## [Work request]
The line containing "Within moments another" and every line after it, through the last one below: output exactly these and nothing else.

Records for the task Block Start

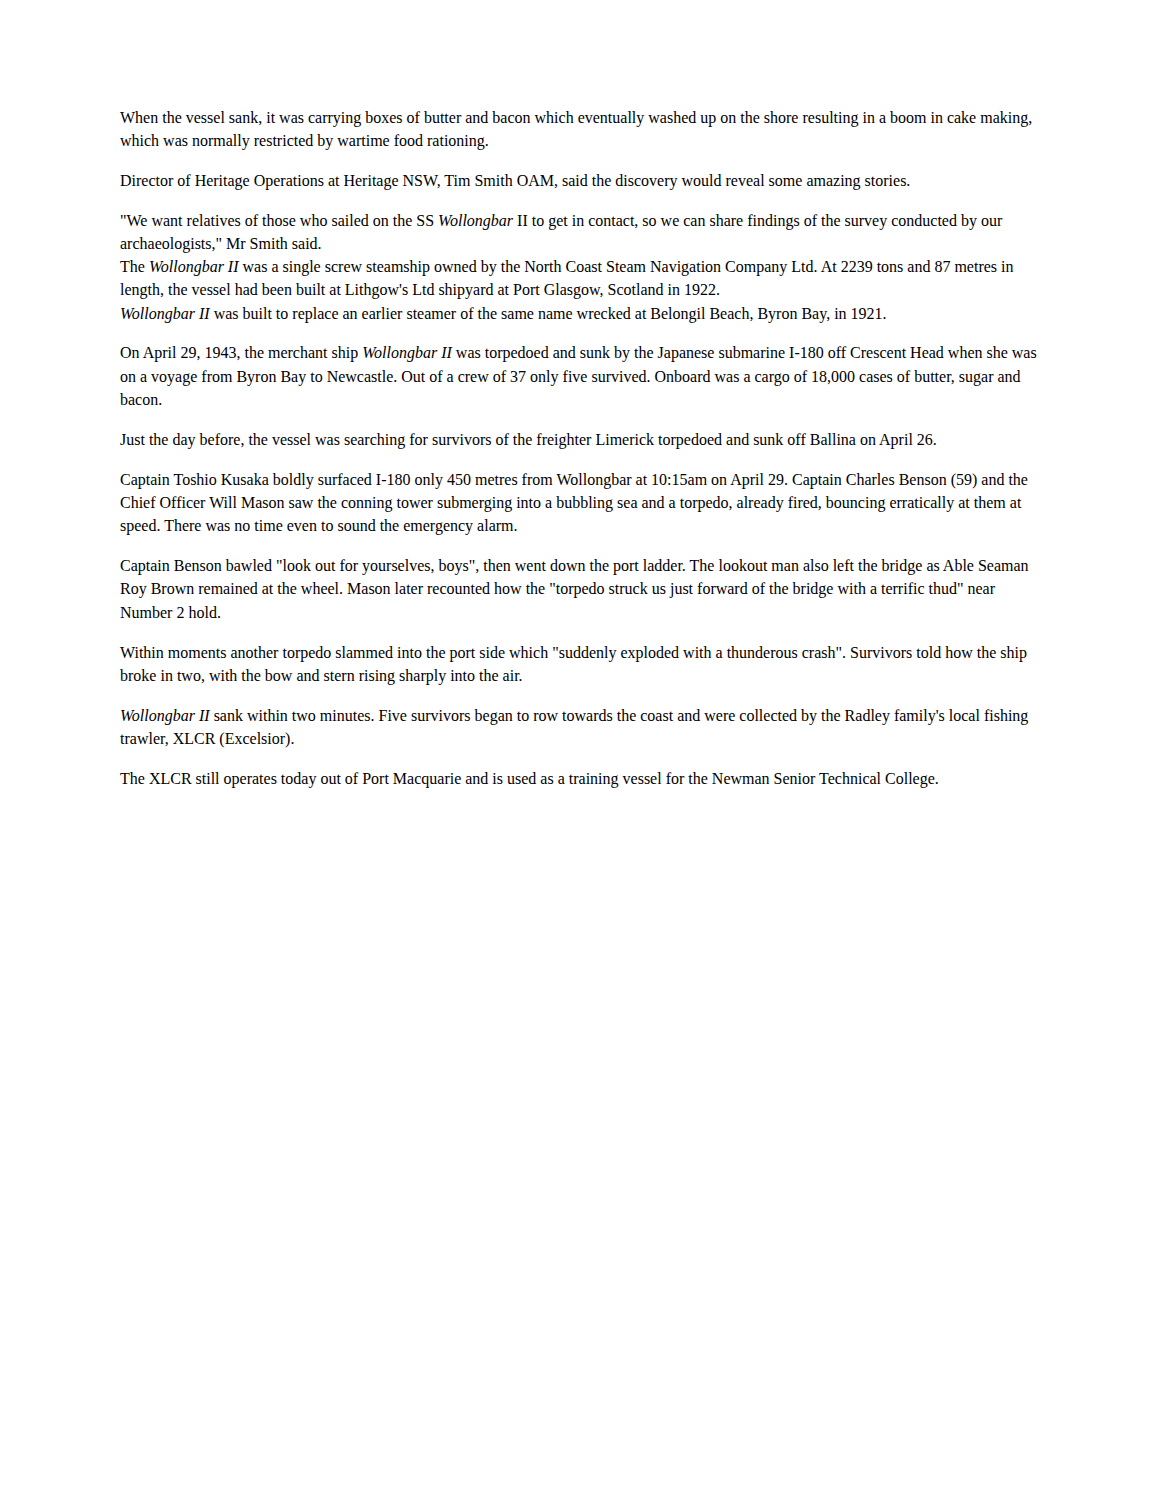When the vessel sank, it was carrying boxes of butter and bacon which eventually washed up on the shore resulting in a boom in cake making, which was normally restricted by wartime food rationing.
Director of Heritage Operations at Heritage NSW, Tim Smith OAM, said the discovery would reveal some amazing stories.
"We want relatives of those who sailed on the SS Wollongbar II to get in contact, so we can share findings of the survey conducted by our archaeologists," Mr Smith said.
The Wollongbar II was a single screw steamship owned by the North Coast Steam Navigation Company Ltd. At 2239 tons and 87 metres in length, the vessel had been built at Lithgow's Ltd shipyard at Port Glasgow, Scotland in 1922.
Wollongbar II was built to replace an earlier steamer of the same name wrecked at Belongil Beach, Byron Bay, in 1921.
On April 29, 1943, the merchant ship Wollongbar II was torpedoed and sunk by the Japanese submarine I-180 off Crescent Head when she was on a voyage from Byron Bay to Newcastle. Out of a crew of 37 only five survived. Onboard was a cargo of 18,000 cases of butter, sugar and bacon.
Just the day before, the vessel was searching for survivors of the freighter Limerick torpedoed and sunk off Ballina on April 26.
Captain Toshio Kusaka boldly surfaced I-180 only 450 metres from Wollongbar at 10:15am on April 29. Captain Charles Benson (59) and the Chief Officer Will Mason saw the conning tower submerging into a bubbling sea and a torpedo, already fired, bouncing erratically at them at speed. There was no time even to sound the emergency alarm.
Captain Benson bawled "look out for yourselves, boys", then went down the port ladder. The lookout man also left the bridge as Able Seaman Roy Brown remained at the wheel. Mason later recounted how the "torpedo struck us just forward of the bridge with a terrific thud" near Number 2 hold.
Within moments another torpedo slammed into the port side which "suddenly exploded with a thunderous crash". Survivors told how the ship broke in two, with the bow and stern rising sharply into the air.
Wollongbar II sank within two minutes. Five survivors began to row towards the coast and were collected by the Radley family's local fishing trawler, XLCR (Excelsior).
The XLCR still operates today out of Port Macquarie and is used as a training vessel for the Newman Senior Technical College.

Records for the task Block End

## [Response to this task]
Within moments another torpedo slammed into the port side which "suddenly exploded with a thunderous crash". Survivors told how the ship broke in two, with the bow and stern rising sharply into the air.
Wollongbar II sank within two minutes. Five survivors began to row towards the coast and were collected by the Radley family's local fishing trawler, XLCR (Excelsior).
The XLCR still operates today out of Port Macquarie and is used as a training vessel for the Newman Senior Technical College.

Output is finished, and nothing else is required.